THE PROBLEM ::
Search the records for the string "armchair", then copy each line that has it.

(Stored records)

----

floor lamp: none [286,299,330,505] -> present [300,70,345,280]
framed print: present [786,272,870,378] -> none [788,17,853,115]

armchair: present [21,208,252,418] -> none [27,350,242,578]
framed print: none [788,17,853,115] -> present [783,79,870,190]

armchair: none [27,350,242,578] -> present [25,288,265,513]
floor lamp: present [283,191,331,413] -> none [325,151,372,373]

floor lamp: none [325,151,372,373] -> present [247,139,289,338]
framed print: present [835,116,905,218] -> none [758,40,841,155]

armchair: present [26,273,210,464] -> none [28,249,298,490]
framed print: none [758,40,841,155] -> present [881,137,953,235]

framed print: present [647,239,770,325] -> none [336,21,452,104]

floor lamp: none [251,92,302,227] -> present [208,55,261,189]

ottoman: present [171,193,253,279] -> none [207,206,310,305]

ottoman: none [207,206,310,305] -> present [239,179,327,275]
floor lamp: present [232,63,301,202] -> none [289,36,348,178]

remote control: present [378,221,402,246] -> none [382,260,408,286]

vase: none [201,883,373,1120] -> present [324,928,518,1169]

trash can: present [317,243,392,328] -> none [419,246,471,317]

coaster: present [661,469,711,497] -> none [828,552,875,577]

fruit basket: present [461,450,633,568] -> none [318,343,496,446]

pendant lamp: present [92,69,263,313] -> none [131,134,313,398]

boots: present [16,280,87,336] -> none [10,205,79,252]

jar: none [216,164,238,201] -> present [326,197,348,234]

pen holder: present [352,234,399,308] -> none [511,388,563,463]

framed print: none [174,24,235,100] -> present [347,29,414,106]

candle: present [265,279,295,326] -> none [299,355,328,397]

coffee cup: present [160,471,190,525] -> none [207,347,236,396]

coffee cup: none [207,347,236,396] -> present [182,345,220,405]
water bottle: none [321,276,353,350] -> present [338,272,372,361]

----

RESULT OF THIS TASK ::
armchair: present [21,208,252,418] -> none [27,350,242,578]
armchair: none [27,350,242,578] -> present [25,288,265,513]
armchair: present [26,273,210,464] -> none [28,249,298,490]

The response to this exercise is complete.